🤖 AI Summary
This work proposes a semantic hierarchy-aware progressive image compression framework that explicitly incorporates semantic structure into the compression process. While existing methods primarily focus on sample-level difficulty adaptation, they often fail to preserve high-level semantic information effectively at low bitrates. To address this limitation, the proposed approach leverages CLIP embeddings to construct a semantic hierarchy over ImageNet-1K classes and explicitly decomposes and optimizes corresponding channel blocks in the latent representation.
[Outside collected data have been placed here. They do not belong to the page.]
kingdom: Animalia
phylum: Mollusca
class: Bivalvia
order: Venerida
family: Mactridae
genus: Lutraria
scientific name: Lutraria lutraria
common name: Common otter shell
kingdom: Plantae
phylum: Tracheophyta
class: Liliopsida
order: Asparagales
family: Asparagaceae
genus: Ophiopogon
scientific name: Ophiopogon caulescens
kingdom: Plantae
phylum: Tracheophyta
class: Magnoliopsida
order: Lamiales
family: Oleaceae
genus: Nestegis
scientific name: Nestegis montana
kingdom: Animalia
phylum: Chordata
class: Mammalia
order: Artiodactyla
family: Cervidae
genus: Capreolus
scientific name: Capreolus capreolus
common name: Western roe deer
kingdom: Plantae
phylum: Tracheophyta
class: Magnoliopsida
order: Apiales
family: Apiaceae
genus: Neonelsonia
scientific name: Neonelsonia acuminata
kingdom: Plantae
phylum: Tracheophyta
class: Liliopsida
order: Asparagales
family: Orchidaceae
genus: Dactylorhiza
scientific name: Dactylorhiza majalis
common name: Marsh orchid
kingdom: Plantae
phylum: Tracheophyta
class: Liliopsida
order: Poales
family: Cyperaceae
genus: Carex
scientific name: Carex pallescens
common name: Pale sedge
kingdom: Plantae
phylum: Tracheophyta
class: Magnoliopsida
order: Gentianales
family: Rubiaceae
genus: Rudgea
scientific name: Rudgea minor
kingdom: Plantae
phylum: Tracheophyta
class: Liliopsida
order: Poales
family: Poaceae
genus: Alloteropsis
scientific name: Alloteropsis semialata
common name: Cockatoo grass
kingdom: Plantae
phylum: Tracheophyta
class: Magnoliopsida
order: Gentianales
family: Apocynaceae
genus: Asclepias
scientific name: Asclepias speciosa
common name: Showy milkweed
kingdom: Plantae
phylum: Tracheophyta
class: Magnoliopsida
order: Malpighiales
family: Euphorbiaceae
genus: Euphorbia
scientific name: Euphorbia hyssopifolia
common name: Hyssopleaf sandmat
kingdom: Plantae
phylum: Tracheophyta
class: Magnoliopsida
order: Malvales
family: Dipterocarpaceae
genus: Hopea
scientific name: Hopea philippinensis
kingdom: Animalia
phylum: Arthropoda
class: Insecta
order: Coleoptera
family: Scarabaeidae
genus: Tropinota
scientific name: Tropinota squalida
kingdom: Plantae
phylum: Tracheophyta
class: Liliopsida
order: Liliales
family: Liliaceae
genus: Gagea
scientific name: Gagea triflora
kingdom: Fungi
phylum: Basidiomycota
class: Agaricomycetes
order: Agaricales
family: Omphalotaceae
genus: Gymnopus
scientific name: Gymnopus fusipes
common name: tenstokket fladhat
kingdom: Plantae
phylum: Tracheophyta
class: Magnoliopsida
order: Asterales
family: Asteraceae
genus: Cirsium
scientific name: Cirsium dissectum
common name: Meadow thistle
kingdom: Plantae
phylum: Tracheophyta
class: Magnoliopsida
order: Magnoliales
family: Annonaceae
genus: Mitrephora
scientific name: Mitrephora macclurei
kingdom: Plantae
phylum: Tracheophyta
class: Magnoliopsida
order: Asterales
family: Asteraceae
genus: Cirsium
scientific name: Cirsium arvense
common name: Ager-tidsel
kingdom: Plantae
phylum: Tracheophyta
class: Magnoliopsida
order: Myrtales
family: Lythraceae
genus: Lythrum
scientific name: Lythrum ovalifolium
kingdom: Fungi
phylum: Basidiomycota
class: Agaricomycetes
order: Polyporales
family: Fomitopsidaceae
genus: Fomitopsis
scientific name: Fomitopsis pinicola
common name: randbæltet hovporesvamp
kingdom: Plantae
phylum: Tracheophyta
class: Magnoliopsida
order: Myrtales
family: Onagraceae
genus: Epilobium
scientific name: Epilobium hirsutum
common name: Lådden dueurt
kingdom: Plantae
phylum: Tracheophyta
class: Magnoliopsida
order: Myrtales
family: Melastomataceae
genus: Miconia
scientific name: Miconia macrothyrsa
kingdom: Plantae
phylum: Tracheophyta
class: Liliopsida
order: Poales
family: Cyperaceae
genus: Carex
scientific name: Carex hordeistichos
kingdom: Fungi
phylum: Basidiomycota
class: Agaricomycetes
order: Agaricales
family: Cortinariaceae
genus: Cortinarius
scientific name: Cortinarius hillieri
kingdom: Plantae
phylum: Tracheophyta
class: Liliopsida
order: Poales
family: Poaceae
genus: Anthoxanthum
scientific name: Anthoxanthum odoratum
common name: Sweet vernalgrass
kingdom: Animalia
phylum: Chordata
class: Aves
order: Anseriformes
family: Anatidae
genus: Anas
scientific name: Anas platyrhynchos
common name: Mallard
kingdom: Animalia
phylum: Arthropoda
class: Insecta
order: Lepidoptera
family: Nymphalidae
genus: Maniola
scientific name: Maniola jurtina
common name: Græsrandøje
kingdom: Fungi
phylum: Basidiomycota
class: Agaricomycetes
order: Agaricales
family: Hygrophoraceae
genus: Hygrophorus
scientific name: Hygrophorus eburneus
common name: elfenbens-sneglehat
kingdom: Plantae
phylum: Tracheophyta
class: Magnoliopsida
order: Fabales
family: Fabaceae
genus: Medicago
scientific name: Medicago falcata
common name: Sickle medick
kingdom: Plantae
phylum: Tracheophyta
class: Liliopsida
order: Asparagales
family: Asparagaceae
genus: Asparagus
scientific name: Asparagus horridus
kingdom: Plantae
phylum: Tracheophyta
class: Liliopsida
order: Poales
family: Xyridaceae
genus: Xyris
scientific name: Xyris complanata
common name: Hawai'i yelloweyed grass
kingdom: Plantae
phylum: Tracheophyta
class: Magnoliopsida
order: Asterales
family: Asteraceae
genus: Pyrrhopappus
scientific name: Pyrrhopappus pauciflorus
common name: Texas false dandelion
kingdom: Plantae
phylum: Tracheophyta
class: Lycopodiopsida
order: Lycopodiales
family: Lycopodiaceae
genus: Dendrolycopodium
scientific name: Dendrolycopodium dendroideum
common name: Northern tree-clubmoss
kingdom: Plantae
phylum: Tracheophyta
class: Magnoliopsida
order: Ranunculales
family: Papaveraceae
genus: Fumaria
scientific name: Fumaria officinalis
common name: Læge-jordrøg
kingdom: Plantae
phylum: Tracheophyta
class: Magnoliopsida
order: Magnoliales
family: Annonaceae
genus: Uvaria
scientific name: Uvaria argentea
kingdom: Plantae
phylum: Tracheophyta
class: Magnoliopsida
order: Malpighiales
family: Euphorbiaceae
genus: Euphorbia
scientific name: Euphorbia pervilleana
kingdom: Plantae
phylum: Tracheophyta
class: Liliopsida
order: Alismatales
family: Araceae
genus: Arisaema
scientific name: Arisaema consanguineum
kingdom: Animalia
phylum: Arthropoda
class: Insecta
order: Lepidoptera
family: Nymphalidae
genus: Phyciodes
This enables semantically scalable transmission—from coarse- to fine-grained semantics—within a single bitstream. Experimental results demonstrate that the method significantly improves coarse-grained recognition performance at low bitrates while maintaining fine-grained classification accuracy at higher bitrates, outperforming current state-of-the-art progressive codecs across the bitrate spectrum.
📝 Abstract
Recent advances in learned image compression (LIC) have enabled practical deployments, spurring active research into image compression for machines and progressive coding schemes. However, their integration remains under-explored: prior works on progressive machine codec predominantly target sample-level difficulty adaptation (i.e., easy-to-hard), without considering semantic-level scalability. In this work, we introduce a semantic hierarchy-aware progressive codec that enables semantic scalability (i.e., coarse-to-fine) from a single bitstream. We first systematically categorize ImageNet-1K classes into CLIP embedding-based semantic hierarchies. Based on a channel-wise autoregressive framework, we decompose latent representations into hierarchically ordered channel blocks, each explicitly optimized for a corresponding semantic hierarchy. Extensive experiments demonstrate that our approach substantially improves coarse-level recognition at low bitrates while maintaining fine-grained accuracy at higher bitrates. By reframing progressive transmission through the lens of semantic scalability, our work provides an efficient and interpretable solution for task-adaptive image coding, outperforming existing progressive codecs under hierarchical evaluation.